The day my foster daughter arrived, I was launched into a world far out of my comfort zone. She had seen and experienced things no child her age should have to endure. The way she coped with the abuse and neglect was to detach. If you don't care about anyone, I guess you can never be hurt. It's called Reactive Attachment Disorder (RAD). If you know anyone who has a child diagnosed with this, give them all the support you can - they need it.

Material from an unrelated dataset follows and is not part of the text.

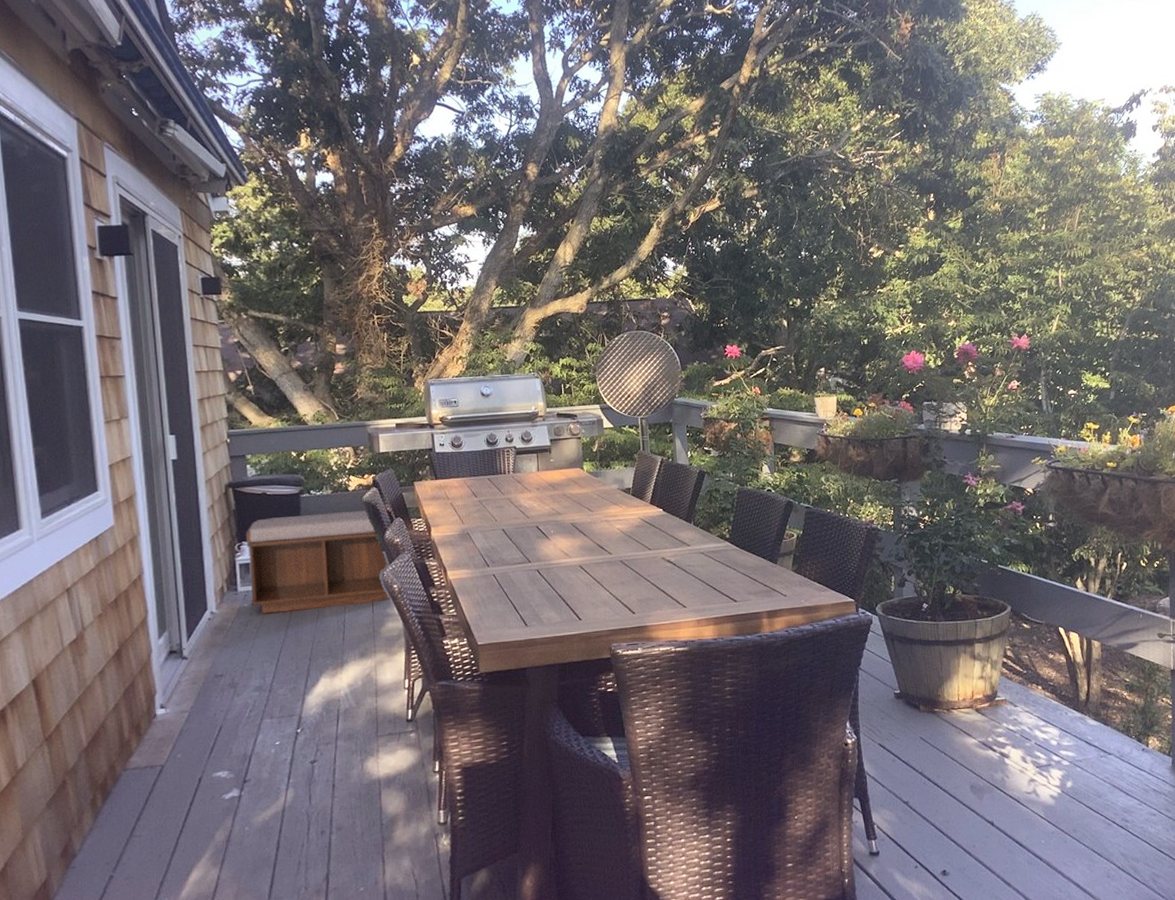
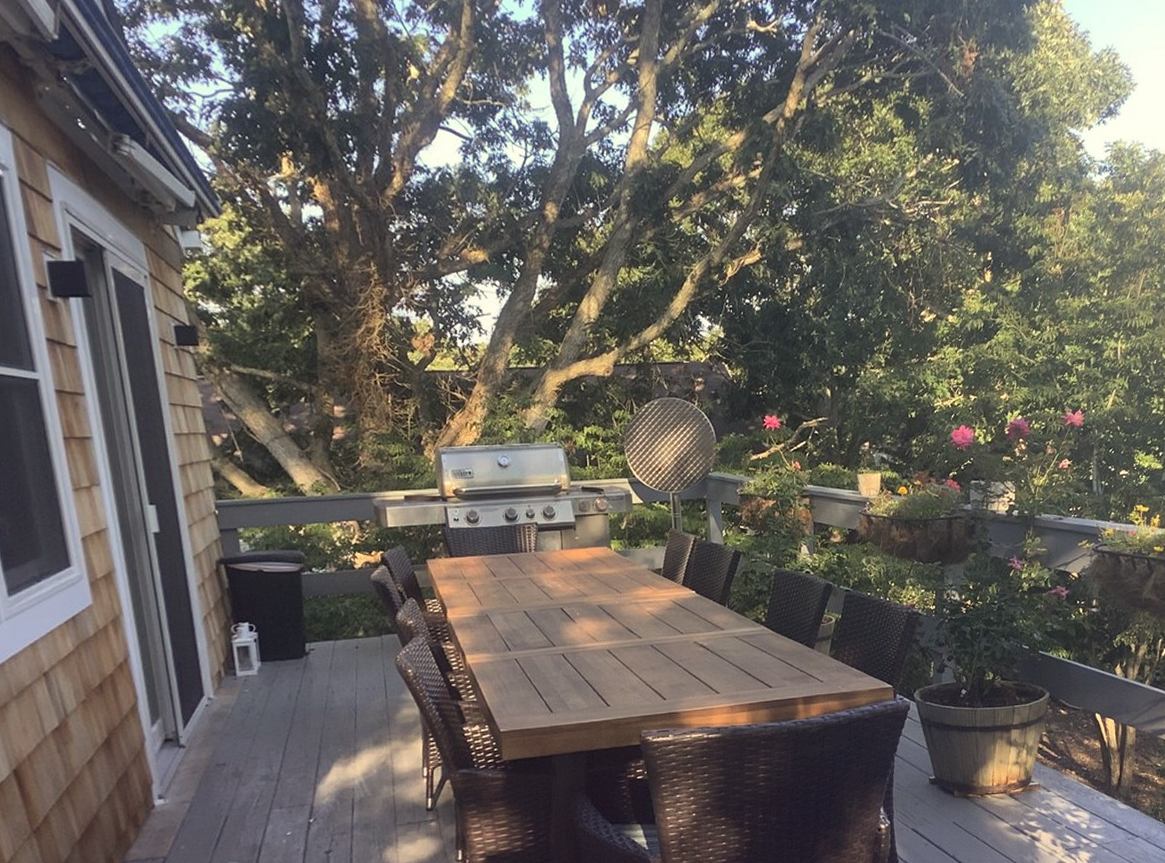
bench: present [245,511,390,614] -> none [242,590,405,700]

She enjoyed riding Scamper with my youngest daughter and was so proud of the used pair of cowboy boots I found for her (that were several sizes too big!)
I taught her to read, and she could read far above her grade level. She loved the Sonrise Stable series. I began by reading them aloud to her. When I read about the foster girl in one of the books, she stopped me and asked if I'd written it about her. I told her I'd written that particular book before she was even born. But it was clear to me God had a plan I was totally unaware of at the time - that included me becoming a foster parent - not just writing about it!
Some day, I may write about those years. Right now, it's too painful. The bad days outnumbered the good, although there are some memories I treasure, that give me a slim hope for her future.
I lost many "friends" and left several churches. And the family who now has her refuses to let me have any contact. That was definitely not the ending to the story I had envisioned. I have to wonder if I made any lasting difference in her life in the years she was here. I know the experience changed me. God revealed character flaws in my life that I still need to work on.